Steering Parents in the Right Directions for Help

  1. Behavior Management. Many of the techniques and strategies mentioned in this book can be carried over into the home. Besides helping parents gain control of their child’s behavior, this also reinforces what you are doing in the classroom, and lets the child know his parents and teacher are working together in meeting his needs.

A potential pitfall is that some of the techniques–behavior modification for example–look simple on the outside, but require a fair degree of precision in putting them into practice. If a technique is not done correctly or inconsistently, it can do more harm than good. One way of making sure parents do techniques the same way as you is to invite them into your classroom to observe you, and practise while you give them feedback.

You can also advise parents of any parent training programs being offered either at your school or in the community. Programs like Systematic Training for Effective Parenting (STEP), and Parent Effectiveness Training (PET), guide parents on how to raise their child, as well as letting them share their ideas and experiences with other parents (see Appendix C for more information). If parents are unable or unwilling to attend meetings regularly, you can suggest self-learning outlets such as books, manuals, videos, and computer software.

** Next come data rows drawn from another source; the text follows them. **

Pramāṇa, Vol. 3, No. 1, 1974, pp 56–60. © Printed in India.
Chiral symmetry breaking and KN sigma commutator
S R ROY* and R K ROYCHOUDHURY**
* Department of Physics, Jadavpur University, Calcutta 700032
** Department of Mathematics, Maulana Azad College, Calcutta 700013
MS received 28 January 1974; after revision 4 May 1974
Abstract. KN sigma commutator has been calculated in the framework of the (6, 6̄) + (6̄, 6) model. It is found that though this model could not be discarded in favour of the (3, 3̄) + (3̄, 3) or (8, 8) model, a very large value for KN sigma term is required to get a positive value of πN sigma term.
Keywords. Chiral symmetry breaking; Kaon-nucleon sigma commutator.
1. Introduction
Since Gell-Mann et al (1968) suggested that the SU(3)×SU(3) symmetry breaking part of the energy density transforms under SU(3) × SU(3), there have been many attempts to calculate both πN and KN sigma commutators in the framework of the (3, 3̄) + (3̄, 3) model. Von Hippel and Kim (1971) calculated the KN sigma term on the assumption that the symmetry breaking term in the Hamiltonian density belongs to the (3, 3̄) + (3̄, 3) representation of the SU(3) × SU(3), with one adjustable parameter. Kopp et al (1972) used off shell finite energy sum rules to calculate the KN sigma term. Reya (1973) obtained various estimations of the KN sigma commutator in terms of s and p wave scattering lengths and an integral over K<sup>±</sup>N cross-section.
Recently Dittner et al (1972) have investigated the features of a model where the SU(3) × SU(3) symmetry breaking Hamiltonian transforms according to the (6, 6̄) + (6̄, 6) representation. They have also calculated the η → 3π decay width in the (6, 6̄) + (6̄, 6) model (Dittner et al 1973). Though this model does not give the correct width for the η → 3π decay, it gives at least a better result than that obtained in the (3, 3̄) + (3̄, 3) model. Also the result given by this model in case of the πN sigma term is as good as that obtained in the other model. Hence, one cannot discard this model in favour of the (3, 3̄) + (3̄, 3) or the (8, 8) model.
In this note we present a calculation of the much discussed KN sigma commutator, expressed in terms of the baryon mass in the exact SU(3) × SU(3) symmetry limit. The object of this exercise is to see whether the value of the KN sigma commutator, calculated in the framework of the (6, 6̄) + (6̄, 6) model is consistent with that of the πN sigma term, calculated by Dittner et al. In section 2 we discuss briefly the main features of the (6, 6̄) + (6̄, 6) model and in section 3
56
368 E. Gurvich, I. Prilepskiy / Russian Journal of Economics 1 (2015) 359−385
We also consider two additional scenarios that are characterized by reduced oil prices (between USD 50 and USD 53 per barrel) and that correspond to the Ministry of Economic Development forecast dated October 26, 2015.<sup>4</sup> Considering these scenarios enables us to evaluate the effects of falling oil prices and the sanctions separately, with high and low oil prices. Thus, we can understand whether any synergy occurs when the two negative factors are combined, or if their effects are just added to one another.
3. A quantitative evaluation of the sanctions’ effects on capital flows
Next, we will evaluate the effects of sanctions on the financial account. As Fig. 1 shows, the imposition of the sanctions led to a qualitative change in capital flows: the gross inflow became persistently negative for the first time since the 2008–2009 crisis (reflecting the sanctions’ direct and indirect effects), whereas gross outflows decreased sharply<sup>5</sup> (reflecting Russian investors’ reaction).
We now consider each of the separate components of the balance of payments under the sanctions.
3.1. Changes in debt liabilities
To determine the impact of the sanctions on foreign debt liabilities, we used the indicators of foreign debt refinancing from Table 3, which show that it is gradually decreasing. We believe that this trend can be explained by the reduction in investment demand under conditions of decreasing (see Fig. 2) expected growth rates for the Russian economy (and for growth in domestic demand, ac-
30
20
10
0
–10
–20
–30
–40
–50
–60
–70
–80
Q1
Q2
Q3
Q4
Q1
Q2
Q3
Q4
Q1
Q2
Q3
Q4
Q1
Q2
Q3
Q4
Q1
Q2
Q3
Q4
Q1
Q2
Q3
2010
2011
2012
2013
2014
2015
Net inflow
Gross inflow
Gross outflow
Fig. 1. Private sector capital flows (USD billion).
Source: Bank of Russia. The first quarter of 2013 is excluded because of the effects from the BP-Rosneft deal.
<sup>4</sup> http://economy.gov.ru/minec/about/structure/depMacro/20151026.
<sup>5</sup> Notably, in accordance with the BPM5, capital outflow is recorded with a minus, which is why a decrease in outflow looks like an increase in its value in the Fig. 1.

  1. Support Groups. Several parent support groups are emerging. These provide parents with (a) a regular time and place to meet; (b) a chance to talk with other parents; (c) practical help and information; and (d) an opportunity to learn about community resources, scientific breakthroughs, and changes in legislative and educational policies affecting their child. Some communities have more innovative ideas such as sibling and father support groups, and groups matching seasoned veterans who have raised a problem child with parents who recently found out about their child’s disability. For a listing of resources in British Columbia see Appendix D.
  2. Social Service Agencies. Provincially and federally funded agencies such as the Ministry of Social Services and Housing and the Ministry of Health provide a range of services and information–financial aid, health care, respite care, counseling, parenting help, day care–for children and families.
  3. Medical Doctor. If you have a hunch that a child’s problems are organic, you may suggest parents take him to see their family doctor or his pediatrician. Their doctor can make any necessary referrals to specialists such as neurologists or psychiatrists.
  4. Community Activities. Community sports and clubs promote children’s athletic and social skills, as well as giving parents some time away from their child. Some organizations for parents to look into are Boys and Girls Clubs, Brownies and Cubs, YWCA and YMCA, particular programs for learning disabled and problem children, summer camps such as Camp Decca for learning disabled children, university programs, and religious organizations. Appendix E provides you with details on some of these programs.

This chapter gave you ideas on how you can communicate with parents, give them help, and include them in their child’s education. If you would like more detailed information, read A. Turnbull and H. Turnbull’s book Families, Professionals, and Exceptionality: A Special Partnership, 1986. Some of the ideas in this chapter were adapted from this book.

I urge you to be as creative, flexible, and understanding as you can in building your partnership with parents. Parents can be a valuable source of information, ideas, and inspiration.